A) Release kinetics of rmSDF-1α after binding of different concentrations of the chemokine to silicified CSs. Two-phase exponential association models provided an excellent fit for the relationship between the cumulative rmSDF-1α release and rmSDF-1α concentration in each isotherm. Each model is characterized by an initial period of burst release (Y_max1, with rate constant K₁) that is followed by a period of slow, sustained release (Y_max2, with rate constant K₂). Values of these parameters and the corresponding half-lives are summarized in the bottom panel. B) Ability of rmSDF-1α-loaded SCSs to act as a chemoattractant for MSCs or EPCs. Representative crystal violet-stained images of MSCs (top left panel) and EPCs (top right panel) that migrated through the pores (arrowhead) of the transwell membrane to the bottom of the transwell. Scale bars = 100 μm. Bar chart (bottom panel) summarizes the in vitro cell homing results. NC, negative control (no SCS or rmSDF-1α); PC, positive control (no SCS, 100 ng/ml rmSDF-1α dissolved in culture medium); SCS-0 to SCS-1000, rmSDF-1α-loaded SCSs with relative concentrations of 0 to 1000 ng/ml.
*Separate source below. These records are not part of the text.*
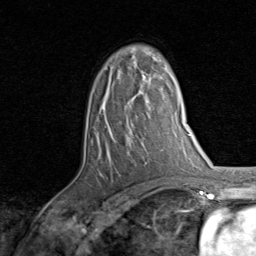
Breast MRI, one axial slice. Slice 54 of 80 in the series (ordered by position). Cropped to one breast. Dynamic contrast-enhanced series, time point 2 of 8 at this slice position (early post-contrast). 1.5 T. TE 1.7 ms, TR 4.5 ms. 2 mm slice thickness. 256 × 256 image matrix, field of view 180 × 180 mm. Female patient.
Structures marked on this image (semi-automatic segmentation, software-assisted and operator-edited):
- enhancing-tissue mask used for the functional tumour volume (all voxels passing the contrast-enhancement thresholds inside the analysis volume; usually the tumour): box from (x=142, y=71) to (x=146, y=78) px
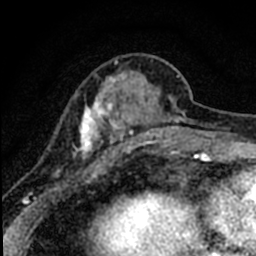
Breast MRI (dynamic contrast-enhanced), one axial slice. Slice 19 of 80 in the series (ordered by position). Cropped to one breast. Dynamic contrast-enhanced series, time point 2 of 8 at this slice position (early post-contrast). 1.5 T. TE 2.2 ms, TR 5.7 ms. 2 mm slice thickness. 256 × 256 image matrix. Female patient.
Structures marked on this image (semi-automatic segmentation, software-assisted and operator-edited):
- enhancing-tissue mask used for the functional tumour volume (all voxels passing the contrast-enhancement thresholds inside the analysis volume; usually the tumour): box from (x=40, y=59) to (x=184, y=198) px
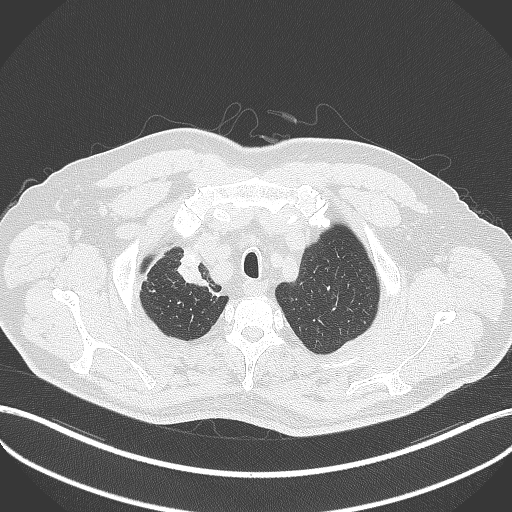
Chest CT, one axial slice. Position 338 of 411 along the scan axis. 120 kVp. Lung window (W 1500 / L -600 HU). 1 mm slice thickness. 512 × 512 image matrix. Patient: male, 60 years. From the clinical record (not read from this slice): clinical TNM (as recorded): T1b N1 M0.
Annotated regions visible in this slice (bounding box drawn by a radiologist):
- lung tumour (recorded histology: squamous cell carcinoma): bounding box (x1, y1, x2, y2) in pixels: (180, 246, 209, 289)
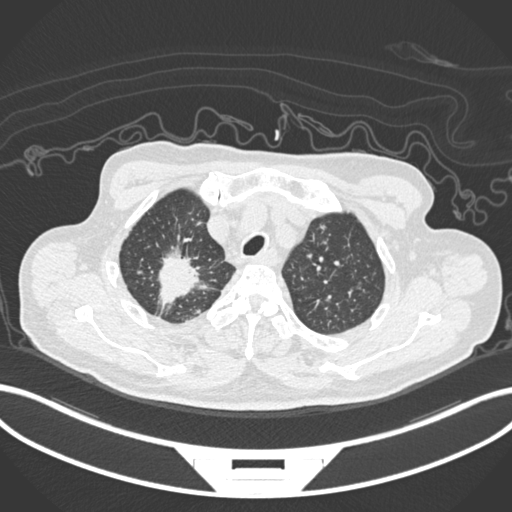
Chest CT, one axial slice; position 181 of 207 along the scan axis; 120 kVp; lung window (W 1500 / L -600 HU); 512 × 512 image matrix, field of view 400 × 400 mm. Patient: male, 69 years. From the clinical record (not read from this slice): clinical TNM (as recorded): T1c N1 M1.
Outlined on this slice (rectangle marked by the reading radiologist):
- lung tumour (recorded histology: adenocarcinoma): box from (x=151, y=234) to (x=216, y=314) px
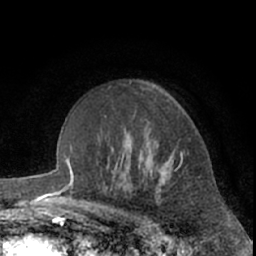
Breast MRI (dynamic contrast-enhanced), one axial slice. Slice 45 of 66 in the series (ordered by position). Cropped to one breast. Dynamic contrast-enhanced series, time point 2 of 7 at this slice position (early post-contrast). 1.5 T. TE 3 ms, TR 6.2 ms. 2.4 mm slice thickness. 256 × 256 image matrix, field of view 155 × 155 mm. Female patient.
Annotated regions visible in this slice (semi-automatically segmented with operator editing):
- enhancing-tissue mask used for the functional tumour volume (all voxels passing the contrast-enhancement thresholds inside the analysis volume; usually the tumour): bounding box [x1, y1, x2, y2] px = [162, 154, 200, 180]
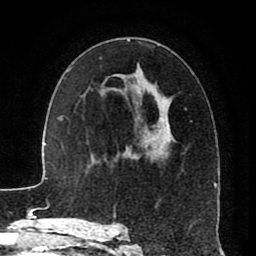
Breast MRI (dynamic contrast-enhanced), one axial slice. Slice 48 of 80 in the series (ordered by position). Cropped to one breast. Dynamic contrast-enhanced series, time point 2 of 8 at this slice position (early post-contrast). 1.5 T. TE 2.6 ms, TR 5.6 ms. 2 mm slice thickness. 256 × 256 image matrix, field of view 170 × 170 mm. Female patient.
Outlined on this slice (semi-automatic segmentation, software-assisted and operator-edited):
- enhancing-tissue mask used for the functional tumour volume (all voxels passing the contrast-enhancement thresholds inside the analysis volume; usually the tumour): bounding box <115,39,215,228> (left, top, right, bottom; pixels)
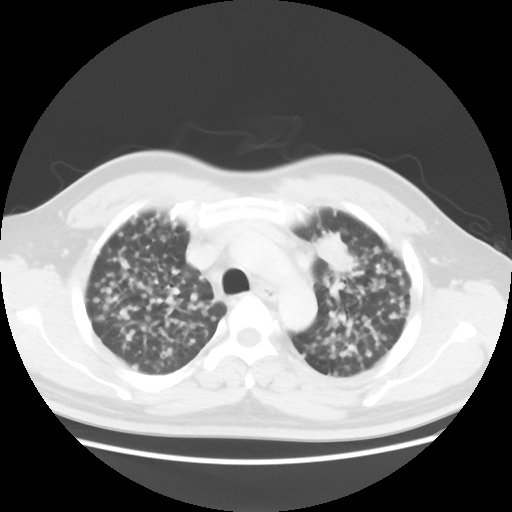
Chest CT, one axial slice; slice 29 of 40 in the series (ordered by position); reconstruction kernel STANDARD; 120 kVp; lung window (W 1500 / L -600 HU); 5 mm slice thickness; 512 × 512 image matrix, field of view 366 × 366 mm. Patient: male, 41 years. Case-level facts recorded for this patient, not image findings: clinical TNM (as recorded): T1c N3 M1b; histopathological grade: G2-3.
Structures marked on this image (rectangle marked by the reading radiologist):
- lung tumour (recorded histology: adenocarcinoma): bounding box [x1, y1, x2, y2] px = [310, 228, 357, 271]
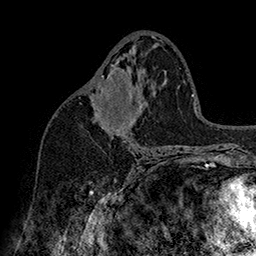
Breast MRI (dynamic contrast-enhanced), one axial slice. Slice 87 of 160 in the series (ordered by position). Cropped to one breast. Dynamic contrast-enhanced series, time point 2 of 7 at this slice position (early post-contrast). 1.5 T. TE 2.8 ms, TR 5.4 ms. 256 × 256 image matrix. Female patient.
Annotated regions visible in this slice (semi-automatic segmentation, software-assisted and operator-edited):
- enhancing-tissue mask used for the functional tumour volume (all voxels passing the contrast-enhancement thresholds inside the analysis volume; usually the tumour): bounding box [x1, y1, x2, y2] px = [90, 65, 132, 138]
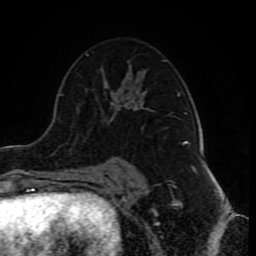
Breast MRI (dynamic contrast-enhanced), one axial slice; slice 51 of 80 in the series (ordered by position); cropped to one breast; dynamic contrast-enhanced series, time point 2 of 10 at this slice position (early post-contrast); 1.5 T; TE 4.2 ms, TR 8 ms; 256 × 256 image matrix. Female patient.
Annotated regions visible in this slice (semi-automatic segmentation, software-assisted and operator-edited):
- enhancing-tissue mask used for the functional tumour volume (all voxels passing the contrast-enhancement thresholds inside the analysis volume; usually the tumour): bounding box (x1, y1, x2, y2) in pixels: (86, 54, 186, 178)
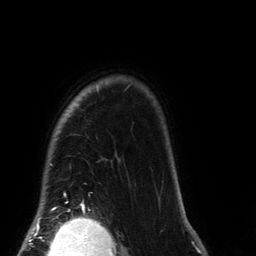
Breast MRI (dynamic contrast-enhanced), one axial slice; slice 116 of 134 in the series (ordered by position); cropped to one breast; dynamic contrast-enhanced series, time point 2 of 6 at this slice position (early post-contrast); 3 T; TE 2.7 ms, TR 6.5 ms; 256 × 256 image matrix, field of view 200 × 200 mm. Female patient.
Annotated regions visible in this slice (semi-automatically segmented with operator editing):
- enhancing-tissue mask used for the functional tumour volume (all voxels passing the contrast-enhancement thresholds inside the analysis volume; usually the tumour): bounding box (x1, y1, x2, y2) in pixels: (41, 84, 130, 212)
For MSCs, groups designated by the same uppercase letters are not statistically significant (P>0.05). For EPCs, groups designated by the same lowercase letters are not statistically significant (P>0.05).

Figure 7.

Light microscopy images of hematoxylin-eosin-stained sections showing ectopic bone and blood capillary vessel formation in a mouse subcutaneous implantation model. A) Cell seeding approach using an SCS loaded with murine MSCs. B) Cell homing approach using an rmSDF-1α-loaded SCS. Top panels: ×20 view; scale bars =100 μm. Bottom panels: ×40 view; scale bars = 50 μm. Solid arrowheads indicate remnant silicified collagen leaflets derived from the implanted scaffolds. Arrows indicate osteocyte-like cells within newly formed bone trabeculae. Pointers indicate capillaries containing red blood cells.